Determine how many lines in the records below contain the word "white". Reply with that number alone.

* _Input for this task_
※

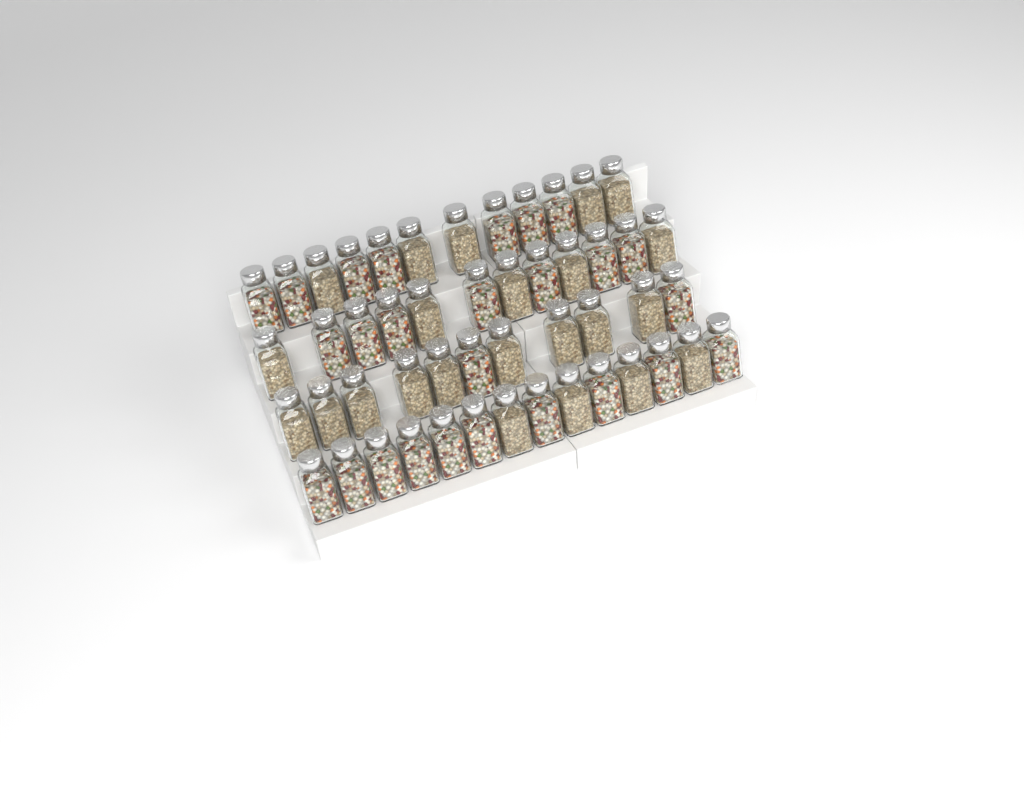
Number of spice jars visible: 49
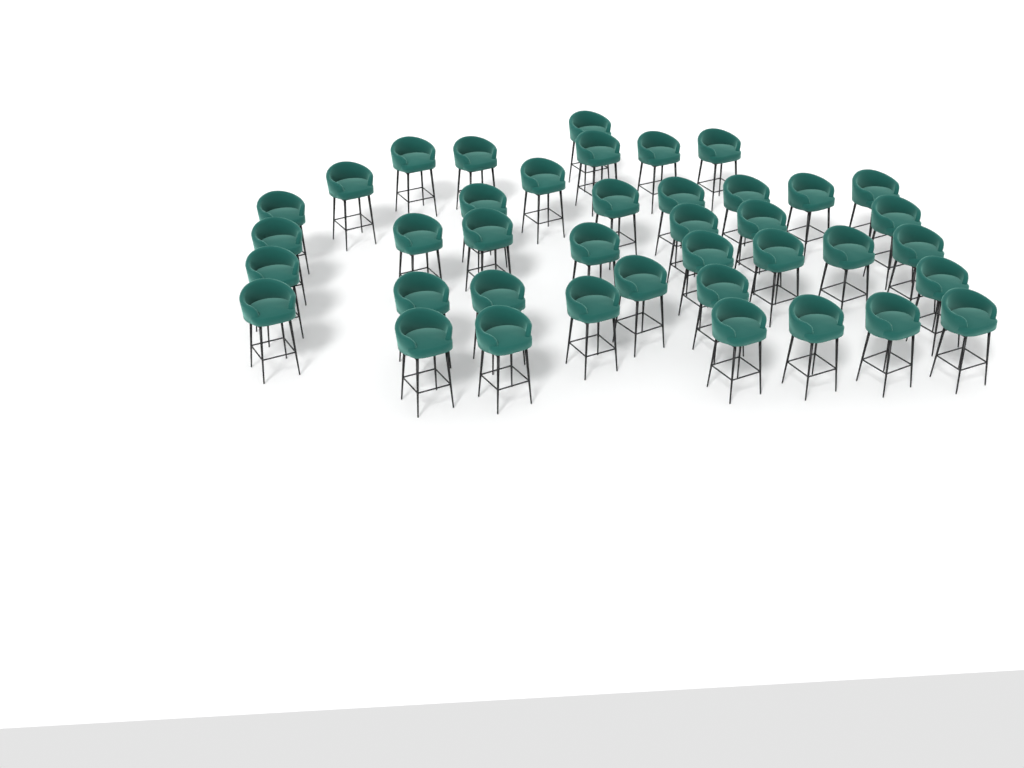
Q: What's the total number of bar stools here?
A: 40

※

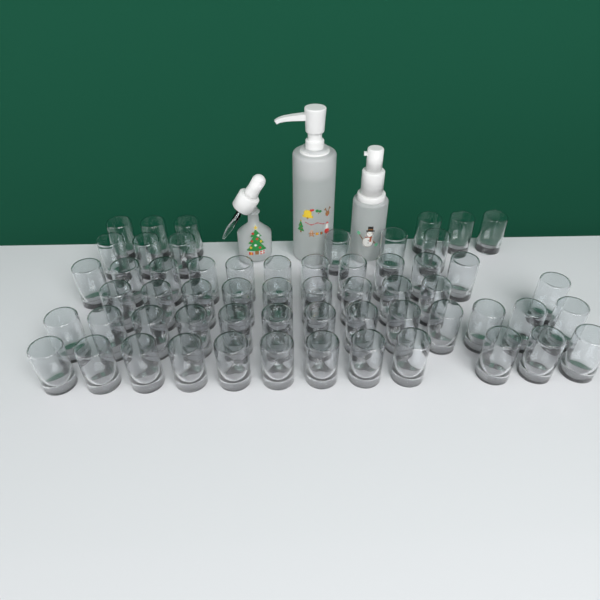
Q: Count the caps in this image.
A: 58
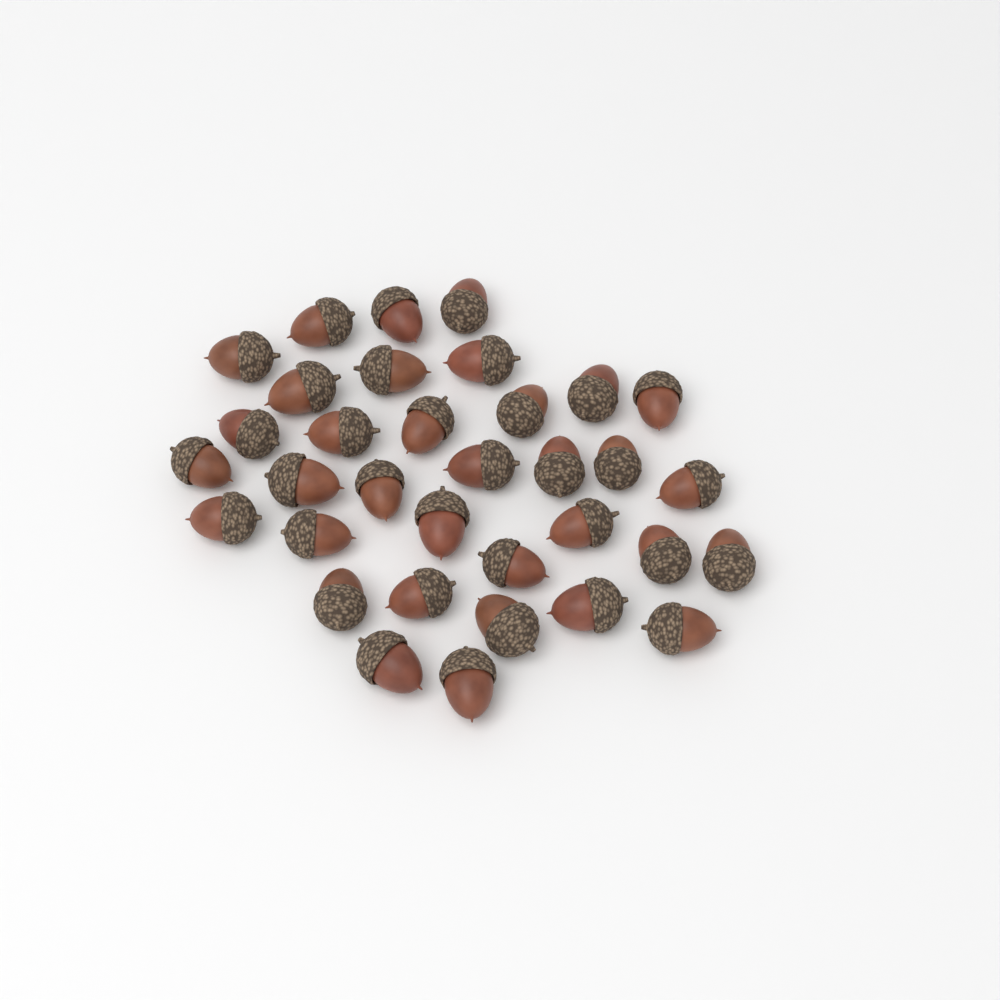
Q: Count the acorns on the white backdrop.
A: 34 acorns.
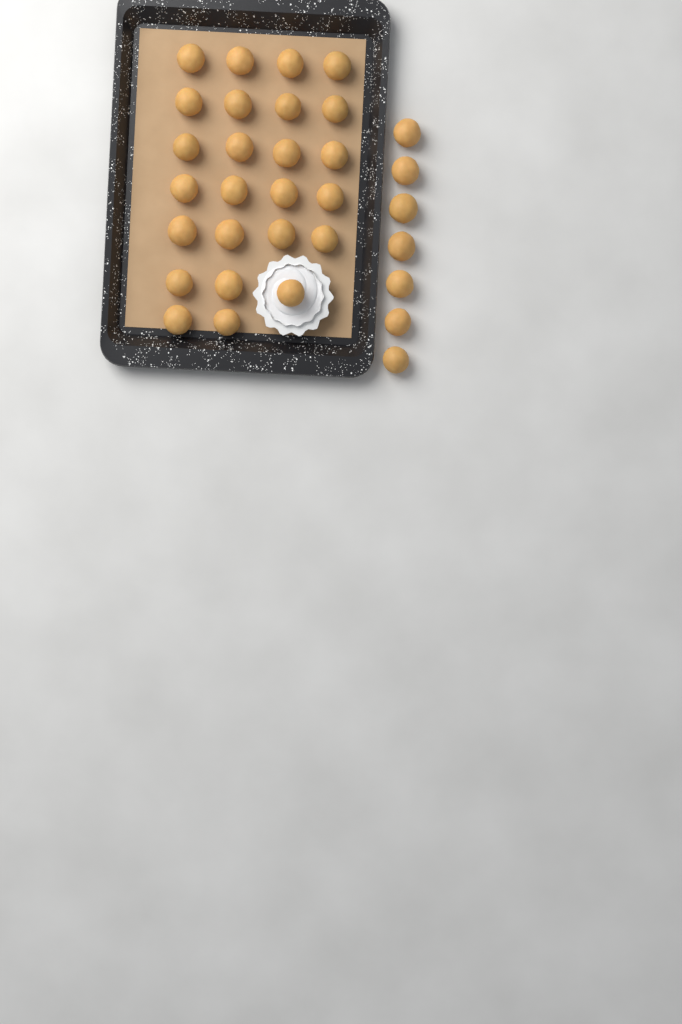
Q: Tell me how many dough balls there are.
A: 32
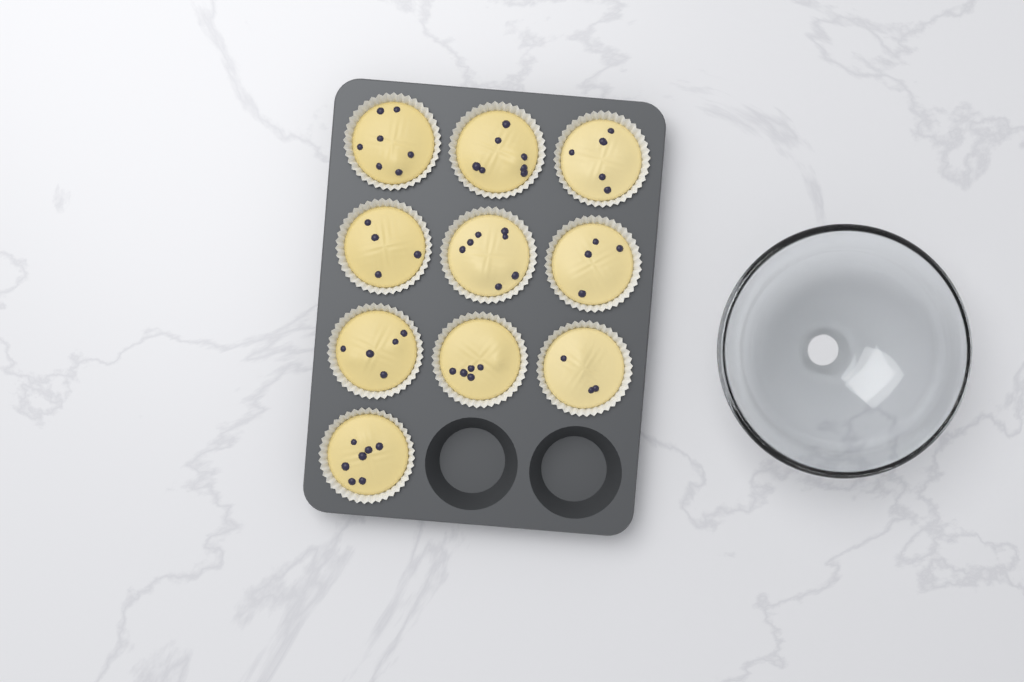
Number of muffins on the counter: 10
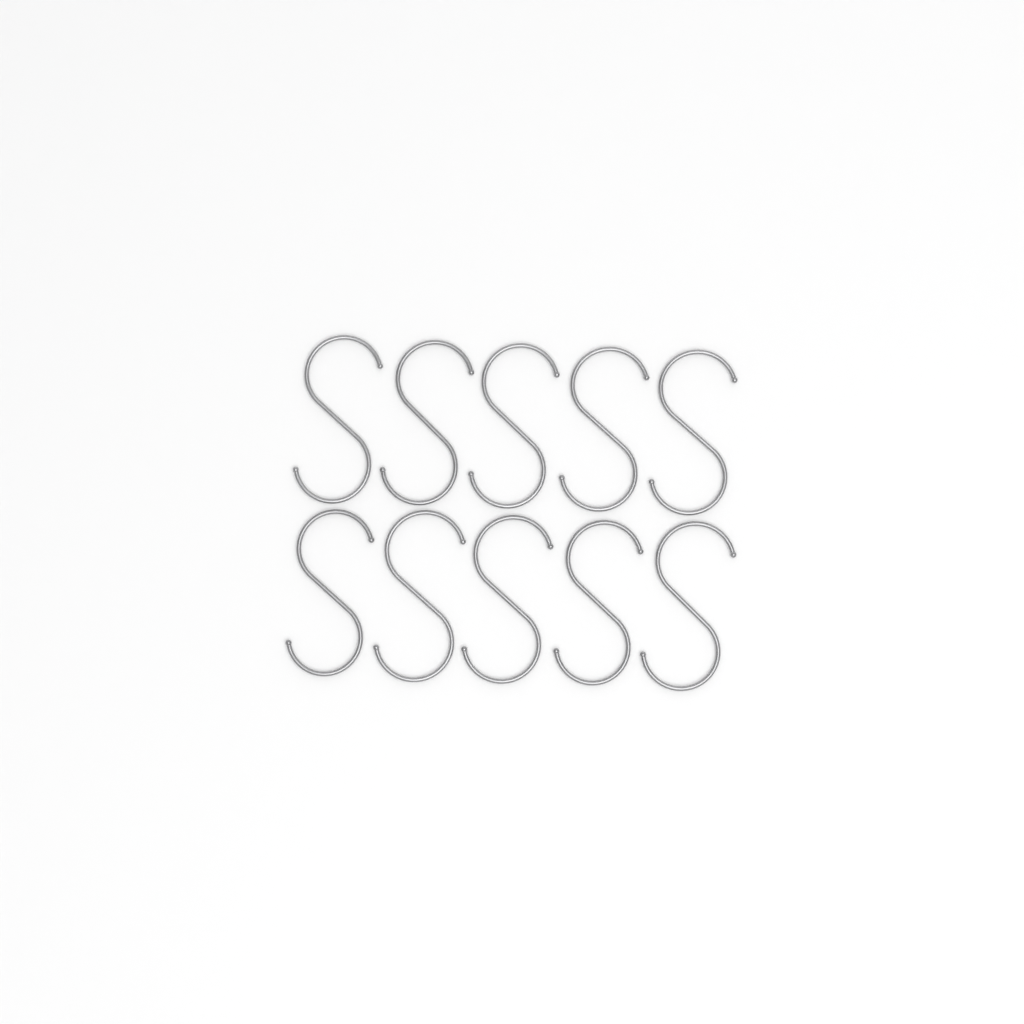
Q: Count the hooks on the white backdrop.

※

* _Solved exercise_
2